- **Try it**
The data should be duplicated exactly, with every word kept as it is.

- **Input records**
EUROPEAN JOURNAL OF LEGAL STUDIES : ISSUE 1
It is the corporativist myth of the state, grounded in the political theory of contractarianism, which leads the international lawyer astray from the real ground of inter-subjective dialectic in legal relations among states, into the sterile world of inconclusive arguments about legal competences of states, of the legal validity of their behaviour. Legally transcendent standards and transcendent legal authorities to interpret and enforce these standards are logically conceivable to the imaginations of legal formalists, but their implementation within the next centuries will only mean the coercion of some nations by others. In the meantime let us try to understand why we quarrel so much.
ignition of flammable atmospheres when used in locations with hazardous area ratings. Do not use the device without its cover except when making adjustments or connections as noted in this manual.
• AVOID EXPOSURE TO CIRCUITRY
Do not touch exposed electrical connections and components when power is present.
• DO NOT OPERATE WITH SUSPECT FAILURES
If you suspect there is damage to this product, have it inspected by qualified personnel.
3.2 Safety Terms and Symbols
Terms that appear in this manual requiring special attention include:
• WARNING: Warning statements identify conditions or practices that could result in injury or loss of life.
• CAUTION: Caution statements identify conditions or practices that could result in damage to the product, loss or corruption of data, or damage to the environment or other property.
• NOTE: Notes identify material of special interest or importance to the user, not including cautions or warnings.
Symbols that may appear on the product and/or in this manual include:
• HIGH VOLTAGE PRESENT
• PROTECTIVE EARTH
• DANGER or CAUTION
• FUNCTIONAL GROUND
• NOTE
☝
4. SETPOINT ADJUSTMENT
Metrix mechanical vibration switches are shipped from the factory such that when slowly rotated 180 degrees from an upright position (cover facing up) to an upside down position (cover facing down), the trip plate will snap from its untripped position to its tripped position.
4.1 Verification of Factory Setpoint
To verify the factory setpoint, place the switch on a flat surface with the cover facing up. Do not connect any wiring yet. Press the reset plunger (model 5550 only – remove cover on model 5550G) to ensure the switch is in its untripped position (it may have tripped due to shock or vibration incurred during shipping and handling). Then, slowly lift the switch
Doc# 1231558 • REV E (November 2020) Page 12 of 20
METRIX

- **Solution for this task**
EUROPEAN JOURNAL OF LEGAL STUDIES : ISSUE 1
It is the corporativist myth of the state, grounded in the political theory of contractarianism, which leads the international lawyer astray from the real ground of inter-subjective dialectic in legal relations among states, into the sterile world of inconclusive arguments about legal competences of states, of the legal validity of their behaviour. Legally transcendent standards and transcendent legal authorities to interpret and enforce these standards are logically conceivable to the imaginations of legal formalists, but their implementation within the next centuries will only mean the coercion of some nations by others. In the meantime let us try to understand why we quarrel so much.
ignition of flammable atmospheres when used in locations with hazardous area ratings. Do not use the device without its cover except when making adjustments or connections as noted in this manual.
• AVOID EXPOSURE TO CIRCUITRY
Do not touch exposed electrical connections and components when power is present.
• DO NOT OPERATE WITH SUSPECT FAILURES
If you suspect there is damage to this product, have it inspected by qualified personnel.
3.2 Safety Terms and Symbols
Terms that appear in this manual requiring special attention include:
• WARNING: Warning statements identify conditions or practices that could result in injury or loss of life.
• CAUTION: Caution statements identify conditions or practices that could result in damage to the product, loss or corruption of data, or damage to the environment or other property.
• NOTE: Notes identify material of special interest or importance to the user, not including cautions or warnings.
Symbols that may appear on the product and/or in this manual include:
• HIGH VOLTAGE PRESENT
• PROTECTIVE EARTH
• DANGER or CAUTION
• FUNCTIONAL GROUND
• NOTE
☝
4. SETPOINT ADJUSTMENT
Metrix mechanical vibration switches are shipped from the factory such that when slowly rotated 180 degrees from an upright position (cover facing up) to an upside down position (cover facing down), the trip plate will snap from its untripped position to its tripped position.
4.1 Verification of Factory Setpoint
To verify the factory setpoint, place the switch on a flat surface with the cover facing up. Do not connect any wiring yet. Press the reset plunger (model 5550 only – remove cover on model 5550G) to ensure the switch is in its untripped position (it may have tripped due to shock or vibration incurred during shipping and handling). Then, slowly lift the switch
Doc# 1231558 • REV E (November 2020) Page 12 of 20
METRIX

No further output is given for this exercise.